Exercise directions
Could you write out the line containing "Procurando algo em especial?" and all the lines below it in the data, exactly, through the final one and nothing else?

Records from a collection
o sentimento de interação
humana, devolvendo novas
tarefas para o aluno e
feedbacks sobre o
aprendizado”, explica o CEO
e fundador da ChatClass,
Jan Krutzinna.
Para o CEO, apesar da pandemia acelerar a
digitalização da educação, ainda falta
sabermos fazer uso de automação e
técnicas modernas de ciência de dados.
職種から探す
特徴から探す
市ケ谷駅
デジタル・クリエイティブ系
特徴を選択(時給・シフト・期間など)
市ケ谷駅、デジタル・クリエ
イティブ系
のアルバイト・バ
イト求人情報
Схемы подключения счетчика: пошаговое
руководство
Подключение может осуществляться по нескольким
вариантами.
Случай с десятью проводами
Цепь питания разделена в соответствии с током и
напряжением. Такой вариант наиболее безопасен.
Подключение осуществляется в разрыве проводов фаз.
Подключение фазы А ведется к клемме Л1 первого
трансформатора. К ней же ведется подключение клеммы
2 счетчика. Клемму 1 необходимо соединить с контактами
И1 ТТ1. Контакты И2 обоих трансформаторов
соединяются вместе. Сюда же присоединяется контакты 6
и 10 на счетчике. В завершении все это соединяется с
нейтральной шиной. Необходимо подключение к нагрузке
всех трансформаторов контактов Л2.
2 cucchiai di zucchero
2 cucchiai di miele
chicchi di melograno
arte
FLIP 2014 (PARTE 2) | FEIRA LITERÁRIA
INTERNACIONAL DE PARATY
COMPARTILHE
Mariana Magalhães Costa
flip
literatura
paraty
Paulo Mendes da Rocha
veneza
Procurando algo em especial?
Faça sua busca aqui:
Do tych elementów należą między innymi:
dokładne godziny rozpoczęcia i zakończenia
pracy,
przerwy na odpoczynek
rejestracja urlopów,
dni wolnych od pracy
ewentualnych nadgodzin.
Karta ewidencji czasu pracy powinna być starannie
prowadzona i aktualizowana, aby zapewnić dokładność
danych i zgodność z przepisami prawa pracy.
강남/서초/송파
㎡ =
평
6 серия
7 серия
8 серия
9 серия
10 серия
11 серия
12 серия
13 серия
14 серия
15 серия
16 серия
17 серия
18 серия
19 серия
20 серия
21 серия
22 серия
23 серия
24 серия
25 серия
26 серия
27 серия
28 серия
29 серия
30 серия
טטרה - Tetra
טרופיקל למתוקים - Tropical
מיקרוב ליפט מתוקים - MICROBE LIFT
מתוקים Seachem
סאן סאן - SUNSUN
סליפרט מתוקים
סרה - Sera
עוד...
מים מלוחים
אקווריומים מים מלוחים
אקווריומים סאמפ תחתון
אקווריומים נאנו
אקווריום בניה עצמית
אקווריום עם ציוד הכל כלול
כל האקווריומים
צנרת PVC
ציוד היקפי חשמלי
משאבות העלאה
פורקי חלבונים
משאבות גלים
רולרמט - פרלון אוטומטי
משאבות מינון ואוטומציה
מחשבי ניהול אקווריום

Your response
Procurando algo em especial?
Faça sua busca aqui:
Do tych elementów należą między innymi:
dokładne godziny rozpoczęcia i zakończenia
pracy,
przerwy na odpoczynek
rejestracja urlopów,
dni wolnych od pracy
ewentualnych nadgodzin.
Karta ewidencji czasu pracy powinna być starannie
prowadzona i aktualizowana, aby zapewnić dokładność
danych i zgodność z przepisami prawa pracy.
강남/서초/송파
㎡ =
평
6 серия
7 серия
8 серия
9 серия
10 серия
11 серия
12 серия
13 серия
14 серия
15 серия
16 серия
17 серия
18 серия
19 серия
20 серия
21 серия
22 серия
23 серия
24 серия
25 серия
26 серия
27 серия
28 серия
29 серия
30 серия
טטרה - Tetra
טרופיקל למתוקים - Tropical
מיקרוב ליפט מתוקים - MICROBE LIFT
מתוקים Seachem
סאן סאן - SUNSUN
סליפרט מתוקים
סרה - Sera
עוד...
מים מלוחים
אקווריומים מים מלוחים
אקווריומים סאמפ תחתון
אקווריומים נאנו
אקווריום בניה עצמית
אקווריום עם ציוד הכל כלול
כל האקווריומים
צנרת PVC
ציוד היקפי חשמלי
משאבות העלאה
פורקי חלבונים
משאבות גלים
רולרמט - פרלון אוטומטי
משאבות מינון ואוטומציה
מחשבי ניהול אקווריום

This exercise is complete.